Electronics engineering source data
____________________
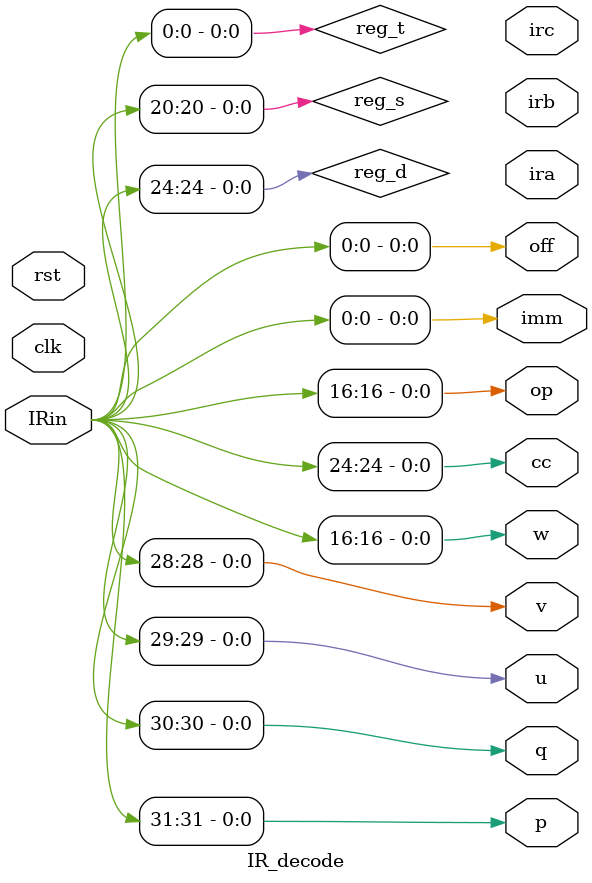
<source format=v>
`timescale 1ns / 1ps


module IR_decode(
    input clk, rst,
    input [31:0] IRin,
    output p,q,u,v,w,
    output cc, ira, irb, op, irc, imm, off
    );
    
    wire p = IRin[31];
    wire q = IRin[30];
    wire u = IRin[29];
    wire v = IRin[28];
    wire w = IRin[16];
    
    wire cc = IRin[26:24];
    wire reg_d = IRin[27:24];     // Destination register addr
    wire reg_s = IRin[23:20];     // Source Register addr
    wire op = IRin[19:16];
    wire reg_t = IRin[3:0];       // Target register addr
    wire imm = IRin[15:0];
    wire off = IRin[19:0];

endmodule

</source>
____________________
Output the data exactly. Pictures don't belong in the result.

<source format=v>
`timescale 1ns / 1ps


module IR_decode(
    input clk, rst,
    input [31:0] IRin,
    output p,q,u,v,w,
    output cc, ira, irb, op, irc, imm, off
    );
    
    wire p = IRin[31];
    wire q = IRin[30];
    wire u = IRin[29];
    wire v = IRin[28];
    wire w = IRin[16];
    
    wire cc = IRin[26:24];
    wire reg_d = IRin[27:24];     // Destination register addr
    wire reg_s = IRin[23:20];     // Source Register addr
    wire op = IRin[19:16];
    wire reg_t = IRin[3:0];       // Target register addr
    wire imm = IRin[15:0];
    wire off = IRin[19:0];

endmodule

</source>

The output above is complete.